González Marina, Soloneski Sonia, Reigosa Miguel A, Larramendy Marcelo L
Laboratorio de Citogenética, Cátedra de Citología, Facultad de Ciencias Naturales y Museo, Universidad Nacional de La Plata, Argentina.

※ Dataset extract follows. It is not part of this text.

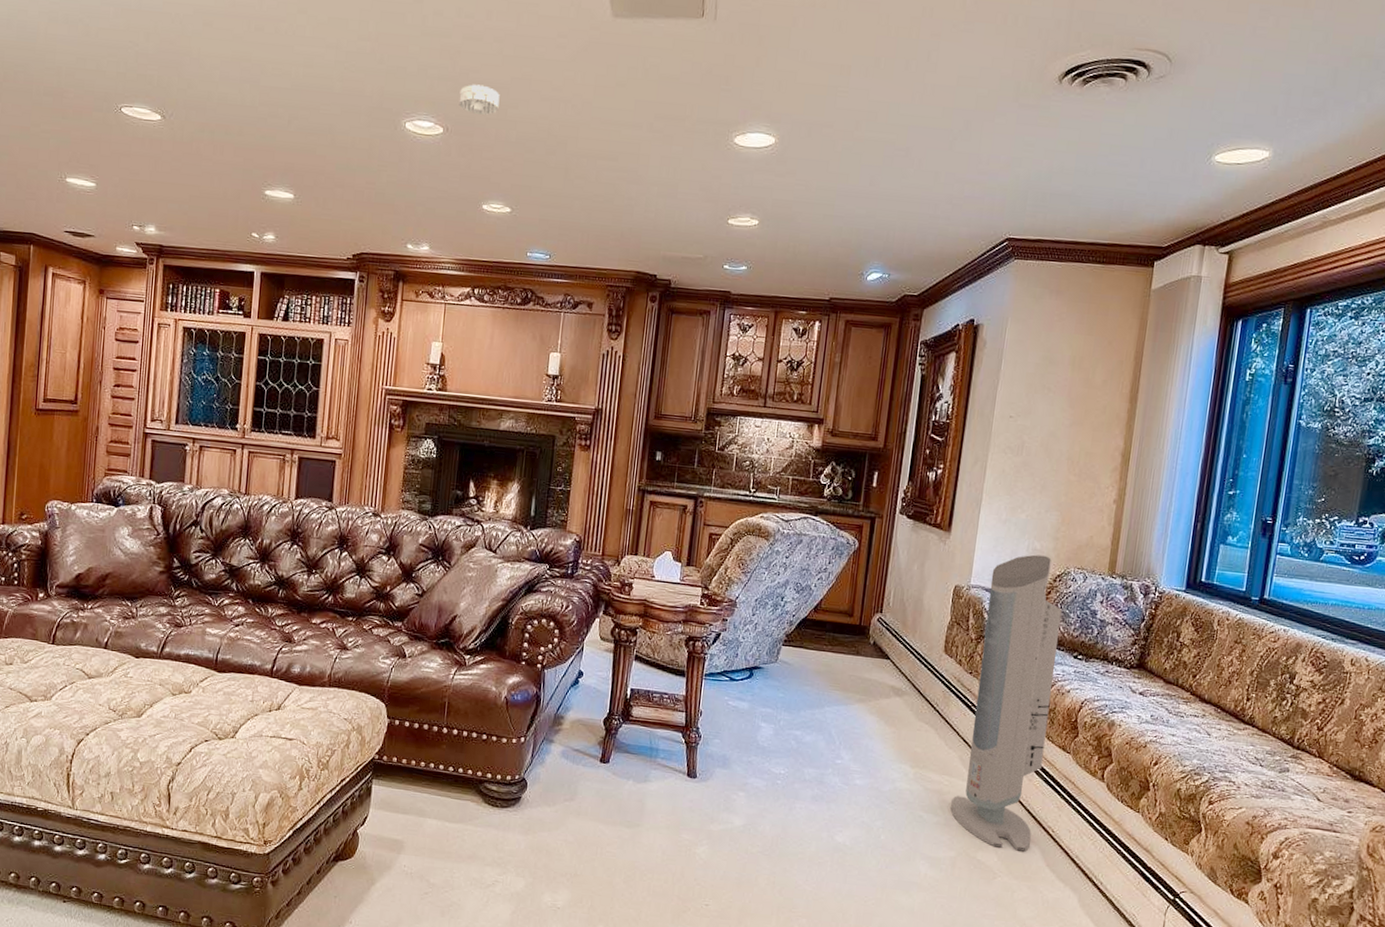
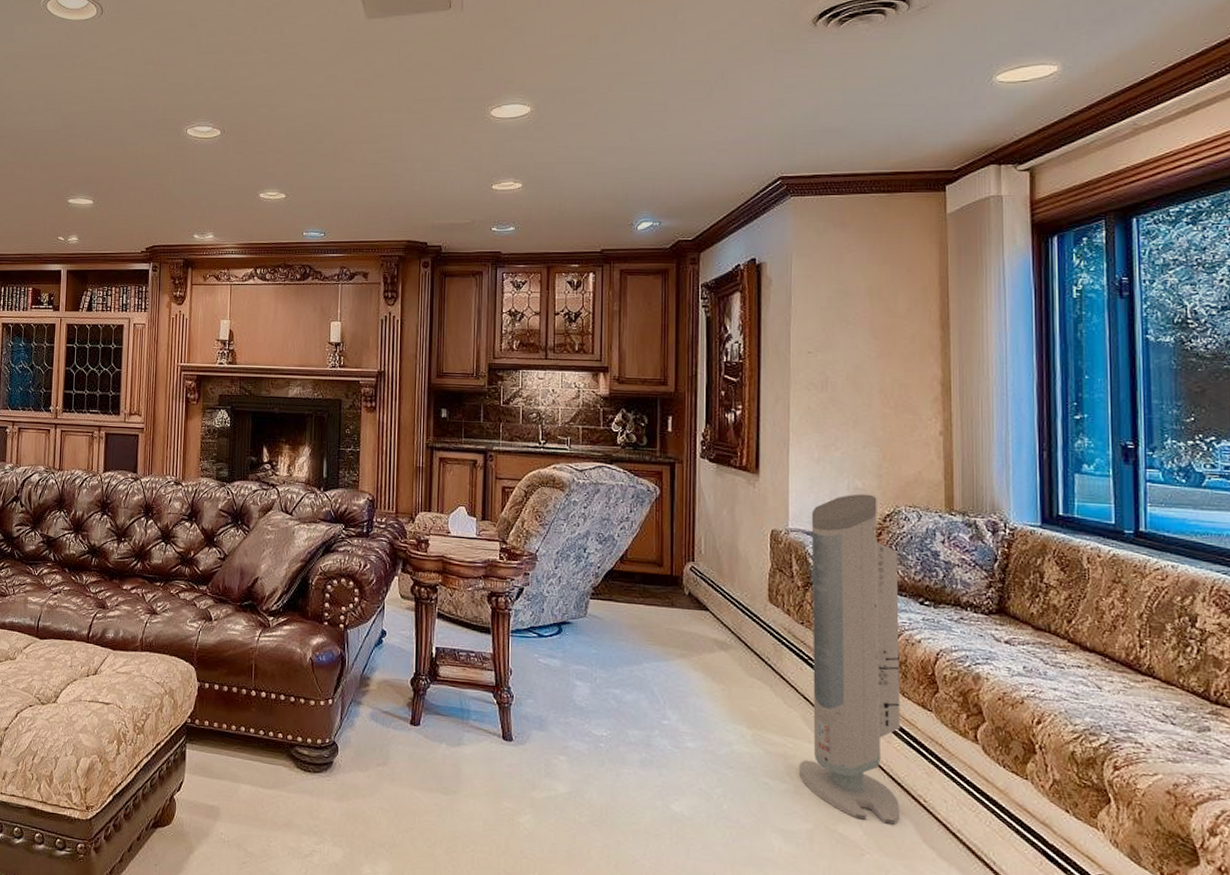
smoke detector: present [458,84,500,115] -> none [233,90,269,115]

Mutat Res. 2003 Jan 10;534(1-2):145-54.
Single cell gel electrophoresis (SCGE) was used to analyse dithiocarbamate zineb- and the zineb-containing technical formulation azzurro-induced DNA damage and repair in CHO cells. Cells were treated with zineb (50.0 microg/ml) or azzurro (100.0 microg/ml) for 80min, washed and reincubated in pesticide-free medium for 0-12h until SCGE. Viability of treated cells (0 h) did not differ from control remaining unchanged up to 6h of incubation. After 12h, viability decreased up to 70 and 54% in zineb- and azzurro-treated cultures, respectively. SCGE revealed at 0 h the absence of undamaged cells and an increase of slightly damaged and damaged cells in zineb-treated cultures or by an increase in damaged cells in azzurro-treated cultures. For both chemicals, a time-dependent repair of pesticide-induced DNA damage within a 0-12h post-treatment incubation period was observed. Overall, damaged cells decreased as a function of the repair time for both pesticides while the slightly damaged cells decreased as a function of the repair time of zineb-induced DNA damage. Concomitantly, a time-dependent increase of undamaged cells was observed within the 0.5-12h repair time for both pesticides. At 12h after treatment, no differences in the frequencies of undamaged, slightly damaged and damaged cells were found between both zineb- or azzurro-treated cultures and control values as well as between zineb- and azzurro-treated cells. Immediately after exposure, nuclear DNA from zineb and azzurro-treated cells were larger and wider than nuclear DNA from untreated cells. When damaged cells were allowed to repair, a time-dependent decrease of the amount of free DNA migrating fragments was observed committed only to damaged cells but not in slightly or undamaged cells. On the other hand, no time-dependent alteration on nuclear DNA width within the 0-12h repair period was observed.
采用单细胞凝胶电泳(SCGE)分析二硫代氨基甲酸盐代森锌以及含代森锌的工业制剂阿祖罗对中国仓鼠卵巢(CHO)细胞DNA的损伤及修复情况。将细胞用代森锌(50.0微克/毫升)或阿祖罗(100.0微克/毫升)处理80分钟,洗涤后在无农药培养基中再孵育0至12小时直至进行SCGE检测。处理后0小时的细胞活力与对照组无差异,在孵育6小时内保持不变。12小时后,代森锌和阿祖罗处理的培养物中细胞活力分别下降至70%和54%。SCGE检测显示,0小时时,代森锌处理的培养物中未出现未受损细胞,轻度受损和受损细胞增加;阿祖罗处理的培养物中受损细胞增加。对于两种化学物质,在处理后0至12小时的孵育期内均观察到农药诱导的DNA损伤呈时间依赖性修复。总体而言,两种农药处理后受损细胞数量均随修复时间减少,而轻度受损细胞数量随代森锌诱导的DNA损伤修复时间减少。同时,在0.5至12小时的修复时间内,两种农药处理后的未受损细胞数量均呈时间依赖性增加。处理后12小时,代森锌或阿祖罗处理的培养物与对照组之间以及代森锌和阿祖罗处理的细胞之间,未受损、轻度受损和受损细胞的频率均无差异。暴露后立即观察到,代森锌和阿祖罗处理的细胞的核DNA比未处理细胞的核DNA更大更宽。当受损细胞进行修复时,仅在受损细胞中观察到游离DNA迁移片段数量随时间减少,而轻度或未受损细胞中未观察到这种变化。另一方面,在0至12小时的修复期内未观察到核DNA宽度随时间的变化。